Behind door number one: an eccentric dictator with a bouffant, platform shoes and a taste for Hennessy. Behind door number two: a coke-snorting, C-average frat-boy who can't pronounce the word 'nuclear.' Which one do you trust with the tools for nuclear holocaust?

By all accounts, North Korean leader Kim Jong-Il is not the ideal person to control the most fantastically destructive radioactive substances known to humankind. He is a cruel and unpredictable Stalinist dictator, whose globally condemned torture practices enforce the tightly controlled repression in the Democratic People's Republic of Korea. His country's population is widely afflicted by famine and is denied even the most fundamental of social freedoms.

But how much more of a 'madman' is he than the dishonorable George W. Bush, a man who has baselessly invaded two sovereign nations in the last five years, the champion of pre-emptive war? He has roughly 10,000 nuclear warheads at his fingertips. And he's the president of the only country ever to have detonated them-60 years ago under the orders of President Truman-devastating the cities of Hiroshima and Nagasaki.

So, take a step back from the racist media hype that portrays all foreign, brown-skinned men as delusional terrorists, and ask: who is the bigger threat to global security?

The United States is fueling the nuclear arms race, not North Korea. While the United States picks fights with other nations because of their alleged 'weapons of mass destruction,' it sits on the largest stockpile of nuclear weapons in the world and violates its own non proliferation treaties by developing more. 'Nuclear bunker-busters' are the latest aspiration of U.S. weapon technologists and have been in development since 2002, possibly earlier.

The hypocrisy is mind-blowing. The United States, the global superpower with unrivaled military dominance over the rest of the world, poses an obvious threat to just about every other nation. So, imagine that you're Kim Jong-Il, sipping on some cognac, wearing your big sunglasses, watching history unfold. You see the leader of the American empire cut off diplomatic relations with your nation, publicly denounce you as a "pygmy," and declare your country part of a so-called "axis of evil" along with Iraq and Iran. Then you watch as he invades Iraq and begins focusing the crosshairs on Iran. And the U.S. Navy-armed with nukes-is stationed off your shores as a permanent threat to your regime. What do you do? Turn the other cheek? Bend over?

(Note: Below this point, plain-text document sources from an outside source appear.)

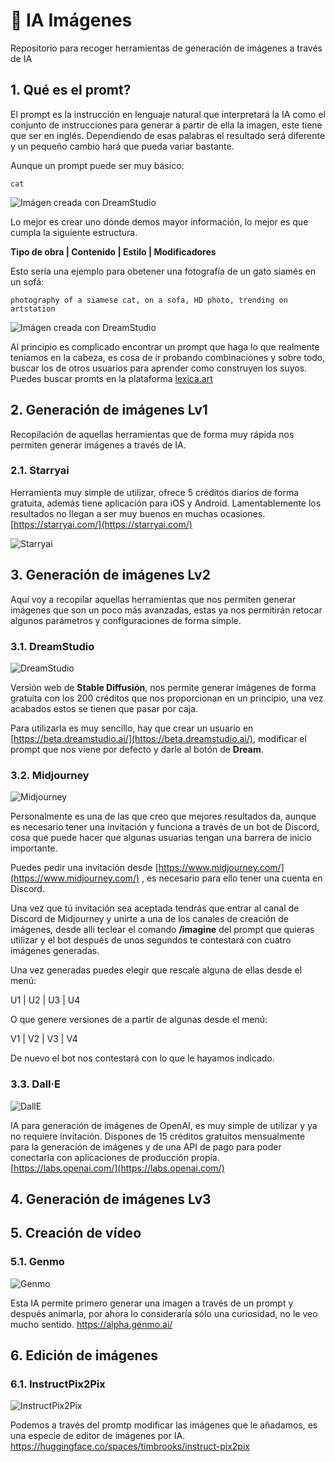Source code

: # 🤖 IA Imágenes

Repositorio para recoger herramientas de generación de imágenes a través de IA

## 1. Qué es el promt?
El prompt es la instrucción en lenguaje natural que interpretará la IA como el conjunto de instrucciones para generar a partir de ella la imagen, este tiene que ser en inglés. Dependiendo de esas palabras el resultado será diferente y un pequeño cambio hará que pueda variar bastante.

Aunque un prompt puede ser muy básico:
```
cat
```
![Imágen creada con DreamStudio](https://github.com/Poloigithub/iaimages/blob/main/images/gato.jpeg "Imágen creada con DreamStudio")

Lo mejor es crear uno dónde demos mayor información, lo mejor es que cumpla la siguiente estructura.

**Tipo de obra | Contenido | Estilo | Modificadores**

Esto sería una ejemplo para obetener una fotografía de un gato siamés en un sofá:
```
photography of a siamese cat, on a sofa, HD photo, trending on artstation
```
![Imágen creada con DreamStudio](https://github.com/Poloigithub/iaimages/blob/main/images/gato2.jpeg "Imágen creada con DreamStudio")

Al principio es complicado encontrar un prompt que haga lo que realmente teníamos en la cabeza, es cosa de ir probando combinaciones y sobre todo, buscar los de otros usuarios para aprender como construyen los suyos. Puedes buscar promts en la plataforma [lexica.art](https://lexica.art/)

## 2. Generación de imágenes Lv1

Recopilación de aquellas herramientas que de forma muy rápida nos permiten generar imágenes a través de IA.

### 2.1. Starryai

Herramienta muy simple de utilizar, ofrece 5 créditos diarios de forma gratuita, además tiene aplicación para iOS y Android. Lamentablemente los resultados no llegan a ser muy buenos en muchas ocasiones. [https://starryai.com/](https://starryai.com/)

![Starryai](https://github.com/Poloigithub/iaimages/blob/main/images/starryai.png)


## 3. Generación de imágenes Lv2

Aquí voy a recopilar aquellas herramientas que nos permiten generar imágenes que son un poco más avanzadas, estas ya nos permitirán retocar algunos parámetros y configuraciones de forma simple.

### 3.1. DreamStudio

![DreamStudio](https://github.com/Poloigithub/iaimages/blob/main/images/dreamstudio.png)

Versión web de **Stable Diffusión**, nos permite generar imágenes de forma gratuita con los 200 créditos que nos proporcionan en un principio, una vez acabados estos se tienen que pasar por caja.

Para utilizarla es muy sencillo, hay que crear un usuario en [https://beta.dreamstudio.ai/](https://beta.dreamstudio.ai/), modificar el prompt que nos viene por defecto y darle al botón de **Dream**.

### 3.2. Midjourney

![Midjourney](https://github.com/Poloigithub/iaimages/blob/main/images/midjourney.png)

Personalmente es una de las que creo que mejores resultados da, aunque es necesario tener una invitación y funciona a través de un bot de Discord, cosa que puede hacer que algunas usuarias tengan una barrera de inicio importante.

Puedes pedir una invitación desde [https://www.midjourney.com/](https://www.midjourney.com/) , es necesario para ello tener una cuenta en Discord.

Una vez que tú invitación sea aceptada tendrás que entrar al canal de Discord de Midjourney y unirte a una de los canales de creación de imágenes, desde allí teclear el comando **/imagine** del prompt que quieras utilizar y el bot después de unos segundos te contestará con cuatro imágenes generadas.

Una vez generadas puedes elegir que rescale alguna de ellas desde el menú:

U1 | U2 | U3 | U4

O que genere versiones de a partir de algunas desde el menú:

V1 | V2 | V3 | V4

De nuevo el bot nos contestará con lo que le hayamos indicado.

### 3.3. Dall·E

![DallE](https://github.com/Poloigithub/iaimages/blob/main/images/dalle.png)

IA para generación de imágenes de OpenAI, es muy simple de utilizar y ya no requiere invitación. Dispones de 15 créditos gratuitos mensualmente para la generación de imágenes y de una API de pago para poder conectarla con aplicaciones de producción propia. [https://labs.openai.com/](https://labs.openai.com/)


## 4. Generación de imágenes Lv3

## 5. Creación de vídeo

### 5.1. Genmo

![Genmo](https://github.com/Poloigithub/iaimages/blob/main/images/genmo.png)

Esta IA permite primero generar una imagen a través de un prompt y después animarla, por ahora lo consideraría sólo una curiosidad, no le veo mucho sentido. https://alpha.genmo.ai/

## 6. Edición de imágenes

### 6.1. InstructPix2Pix

![InstructPix2Pix](https://github.com/Poloigithub/iaimages/blob/main/images/intruc2pix.png)

Podemos a través del promtp modificar las imágenes que le añadamos, es una especie de editor de imágenes por IA. https://huggingface.co/spaces/timbrooks/instruct-pix2pix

Naturally, North Korea wants to deter the U.S. from doing to it what it did to Iraq. Punitive sanctions from the United Nations, put forward by the U.S., are rife with contradiction and hypocrisy and will only encourage conflict with the embattled, isolated nation. Real disarmament must start from the primary proponent of hostility, militarization, and insecurity in the world-the U.S. government.